Listening to the copy is instructive, though. As advertising copy it is poor, of course, as your faithful chronicler of modern Irish life didn't realise until I came to write this that I have no idea what this festival is for or when it's on. A quick google tells me that the only film festival that's on right now is a German one (meaning we should have some Brunhilde character replace Sophie, shouting "raus! raus! Ze offens are zataway!" I suppose), so that can't be it. The Jameson Film Festival isn't on until February, so it does seem terribly early to be advertising that.
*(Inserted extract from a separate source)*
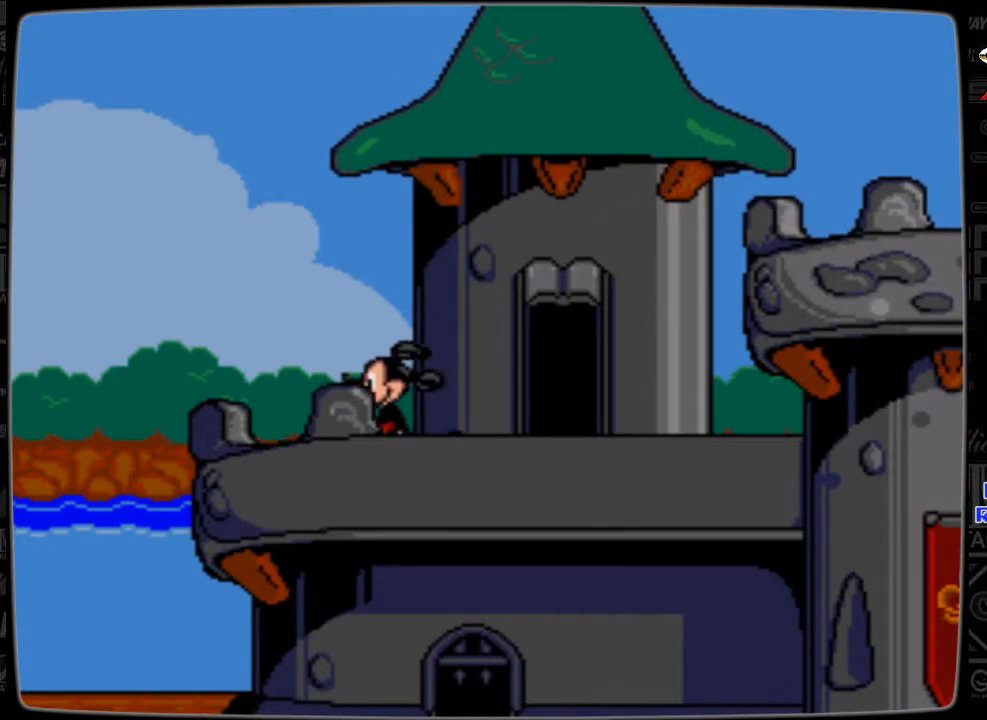
{"buttons": ["B", "DPAD_LEFT"], "events": [[500, "B", "down"]]}
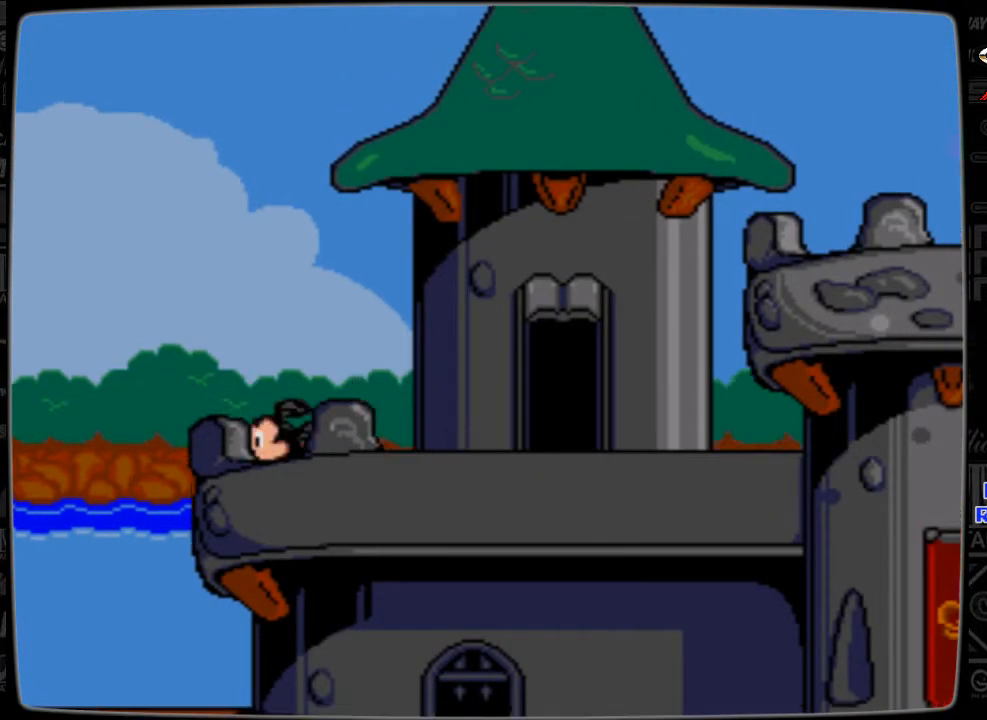
{"buttons": ["DPAD_LEFT"], "events": [[100, "B", "up"]]}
What is interesting however, as we listen to Nat'lie from Fair City trying to sound like Marie Antoniette, is the revalatory insight it gives into the people that run these festivals, and whom they expect to turn up. If we can judge by the this ad, they're not actually looking for anyone who ìs particularly interested in movies. They're just looking for snobs. Someone who wants to go along to a French Film Festival because he, she, or it thinks it'll sound good in Rody Boland's or, God help us, Kehoe's of South Anne Street, later. They'll tell you that the French are so different to Americans, not so bombastic, so much more, I don't know, full of joie de vivre, perhaps? Oh, right, you'll say. So what was this picture about? Oo-er, they say. Haven't a bog.

If they knew their stuff, which of course they don't, they'd realise the French New Wave Cinema of the 'Sixties, the Goddard and Traufaut stuff, was France's tribute to Hollywood, which, like jazz, is a American Art first and foremost. Having a pop at US film, as they do in this film festival ad, is like that vogue in literary criticism that dismissed the Western Canon as simply the work of Dead White Males. If it wasn't for those DWMs, there wouldn't be any literature to criticise, and these goofs would have to get real jobs, instead of wearing black polo neck ganseys and bothering the first years in the Universities of Ireland.

Not that there's anything wrong with a movie just because it's French. I'm just getting a bit annoyed with the notion that everything is right with a movie just beacuse it's not American. The 1990 Cyrano de Bergerac that starred Gerard Depardieau is one of An Spailpín Fánach's favourite movies ("I saw him look at her with his eyes; it was like seeing a slug slither along a rose." Now that's a man that's torching. Quality.) but that's not because it's French. It's because, like any great movie, it takes me to places I've never been and makes me think and feel things I've never thought or all felt. Not because I thought I'd be able to swish around the wine bars of Dublin being gallic and insouciant.

The last movie An Spailpín Fánach went to see in an Art-House Cinema was Sideways, the movie that was billed as a comedy but played very much like a goddamned tragedy to your narrator's terrified eye. I saw it in one of Dublin's leading art-house cinemas, and the biggest laugh of the night, from a two-hour movie, was when George Bush was seen in the background on a TV screen. If you're mixing in a certain society, any reference to George Bush will always get you a cheap laugh. But what's behind the laugh is the notion that we are not some thick like George; we are urbane, cosmopolitan, witty, charming. We wash down our boxty with the finest of fine champagnes. We have a lot to learn.